• [JOB] Your answer should consist only of the records, copied exactly, with the images removed.

------------------------------------------------

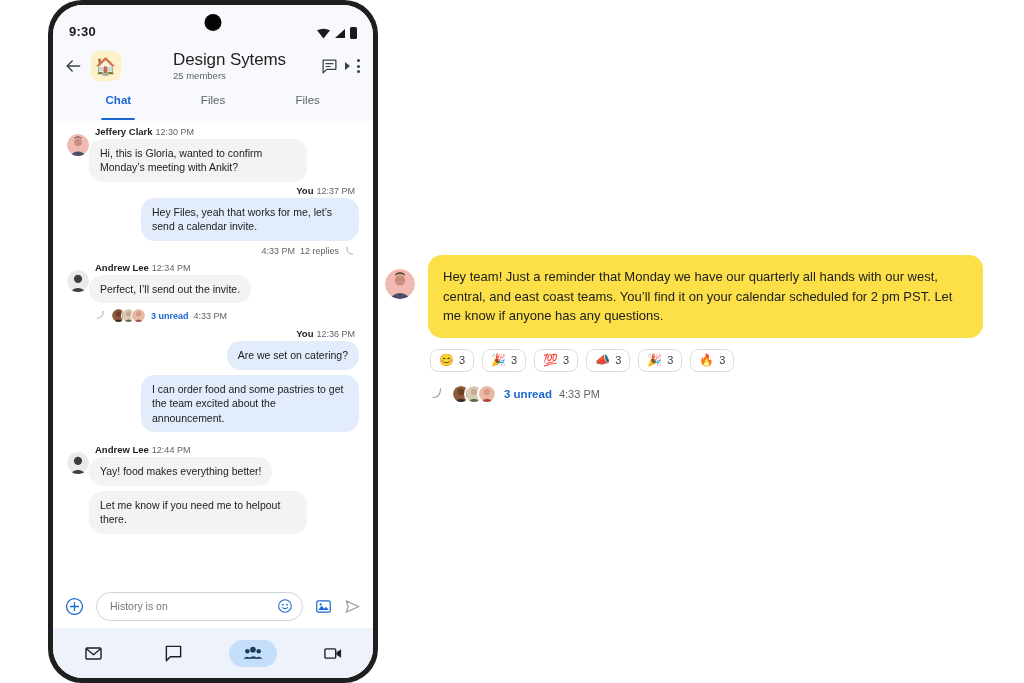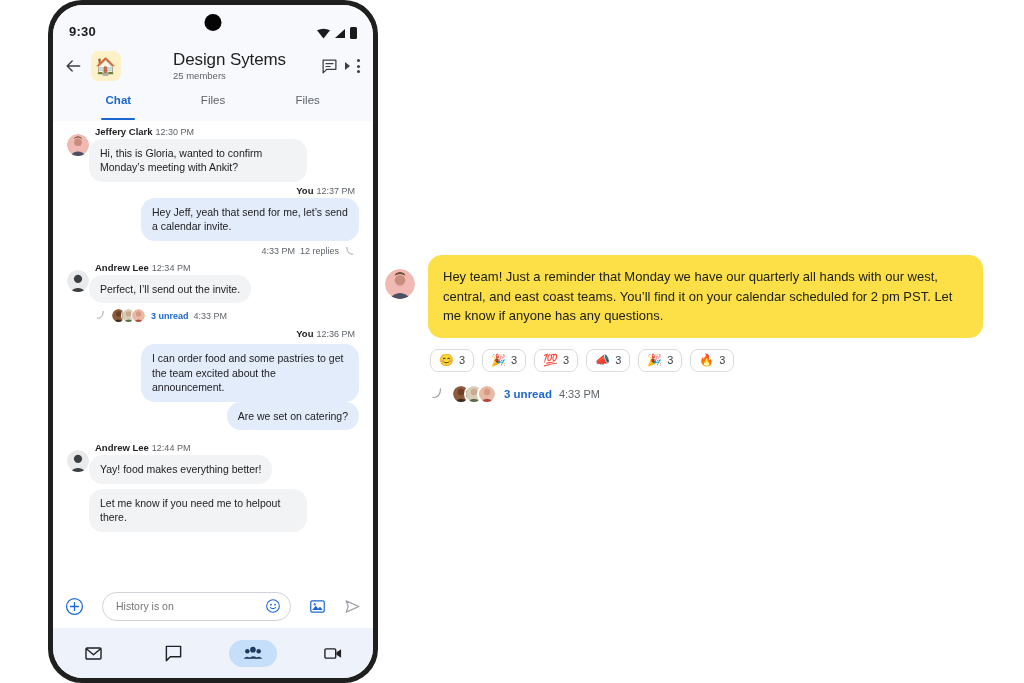--- a/index.html
+++ b/index.html
@@ -144,21 +144,21 @@
     width: 15px; height: 15px; border-radius: 50%; overflow: hidden;
     border: 1.5px solid #fff; margin-left: -5px;
   }
   .stack .s:first-child { margin-left: 0; }
   .unread { color: #1b67d2; font-weight: bold; font-size: 9px; }
   .t-gray { color: #5f6368; font-size: 9px; }
 
   
   .composer {
     flex: 0 0 44px; background: #ffffff;
-    display: flex; align-items: center; gap: 18px;
+    display: flex; align-items: center; gap: 12px;
     padding: 0 12px;
   }
   .ic-plus { width: 19px; height: 19px; flex: 0 0 19px; cursor: pointer; }
   .inputpill {
     flex: 1 1 auto; height: 29px; border: 1px solid #cfd3d7; border-radius: 16px;
     display: flex; align-items: center; padding: 0 9px 0 13px; gap: 6px;
     background: #fff;
   }
   .inputpill input {
     flex: 1 1 auto; border: 0; outline: 0; background: transparent;
@@ -288,21 +288,21 @@
             <div class="bubble in">Hi, this is Gloria, wanted to confirm Monday’s meeting with Ankit?</div>
           </div>
         </div>
 
         <div class="row">
           <div class="col">
             <div class="meta right">
               <span class="who">You</span><span class="tm">12:37 PM</span>
             </div>
             <div class="out-wrap">
-              <div class="bubble out">Hey Jeff, yeah that send for me, let’s send a calendar invite.</div>
+              <div class="bubble out">Hey Files, yeah that works for me, let’s send a calendar invite.</div>
             </div>
             <div class="threadline right">
               <span class="t-gray">4:33 PM</span>
               <span class="t-gray">12 replies</span>
               <svg class="reply-curve" viewBox="0 0 24 24">
                 <path d="M6 3 Q6 18 19 18" fill="none" stroke="#9aa0a6" stroke-width="2" stroke-linecap="round"></path>
               </svg>
             </div>
           </div>
         </div>
@@ -345,25 +345,25 @@
               <span class="t-gray">4:33 PM</span>
             </div>
           </div>
         </div>
 
         <div class="row">
           <div class="col">
             <div class="meta right">
               <span class="who">You</span><span class="tm">12:36 PM</span>
             </div>
+            <div class="out-wrap">
+              <div class="bubble out">Are we set on catering?</div>
+            </div>
             <div class="out-wrap" style="margin-top:5px">
               <div class="bubble out">I can order food and some pastries to get the team excited about the announcement.</div>
-            </div>
-            <div class="out-wrap">
-              <div class="bubble out">Are we set on catering?</div>
             </div>
           </div>
         </div>
 
         <div class="row" style="margin-top:9px">
           <div class="ava">
             <svg viewBox="0 0 40 40">
                 <circle cx="20" cy="20" r="20" fill="#e9eaec"></circle>
                 <circle cx="20" cy="16" r="7.5" fill="#3c4043"></circle>
                 <path d="M5 40 Q20 25 35 40 Z" fill="#3c4043"></path>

------------------------------------------------

• [EXERCISE SOLUTION]
--- a/index.html
+++ b/index.html
@@ -144,21 +144,21 @@
     width: 15px; height: 15px; border-radius: 50%; overflow: hidden;
     border: 1.5px solid #fff; margin-left: -5px;
   }
   .stack .s:first-child { margin-left: 0; }
   .unread { color: #1b67d2; font-weight: bold; font-size: 9px; }
   .t-gray { color: #5f6368; font-size: 9px; }
 
   
   .composer {
     flex: 0 0 44px; background: #ffffff;
-    display: flex; align-items: center; gap: 18px;
+    display: flex; align-items: center; gap: 12px;
     padding: 0 12px;
   }
   .ic-plus { width: 19px; height: 19px; flex: 0 0 19px; cursor: pointer; }
   .inputpill {
     flex: 1 1 auto; height: 29px; border: 1px solid #cfd3d7; border-radius: 16px;
     display: flex; align-items: center; padding: 0 9px 0 13px; gap: 6px;
     background: #fff;
   }
   .inputpill input {
     flex: 1 1 auto; border: 0; outline: 0; background: transparent;
@@ -288,21 +288,21 @@
             <div class="bubble in">Hi, this is Gloria, wanted to confirm Monday’s meeting with Ankit?</div>
           </div>
         </div>
 
         <div class="row">
           <div class="col">
             <div class="meta right">
               <span class="who">You</span><span class="tm">12:37 PM</span>
             </div>
             <div class="out-wrap">
-              <div class="bubble out">Hey Jeff, yeah that send for me, let’s send a calendar invite.</div>
+              <div class="bubble out">Hey Files, yeah that works for me, let’s send a calendar invite.</div>
             </div>
             <div class="threadline right">
               <span class="t-gray">4:33 PM</span>
               <span class="t-gray">12 replies</span>
               <svg class="reply-curve" viewBox="0 0 24 24">
                 <path d="M6 3 Q6 18 19 18" fill="none" stroke="#9aa0a6" stroke-width="2" stroke-linecap="round"></path>
               </svg>
             </div>
           </div>
         </div>
@@ -345,25 +345,25 @@
               <span class="t-gray">4:33 PM</span>
             </div>
           </div>
         </div>
 
         <div class="row">
           <div class="col">
             <div class="meta right">
               <span class="who">You</span><span class="tm">12:36 PM</span>
             </div>
+            <div class="out-wrap">
+              <div class="bubble out">Are we set on catering?</div>
+            </div>
             <div class="out-wrap" style="margin-top:5px">
               <div class="bubble out">I can order food and some pastries to get the team excited about the announcement.</div>
-            </div>
-            <div class="out-wrap">
-              <div class="bubble out">Are we set on catering?</div>
             </div>
           </div>
         </div>
 
         <div class="row" style="margin-top:9px">
           <div class="ava">
             <svg viewBox="0 0 40 40">
                 <circle cx="20" cy="20" r="20" fill="#e9eaec"></circle>
                 <circle cx="20" cy="16" r="7.5" fill="#3c4043"></circle>
                 <path d="M5 40 Q20 25 35 40 Z" fill="#3c4043"></path>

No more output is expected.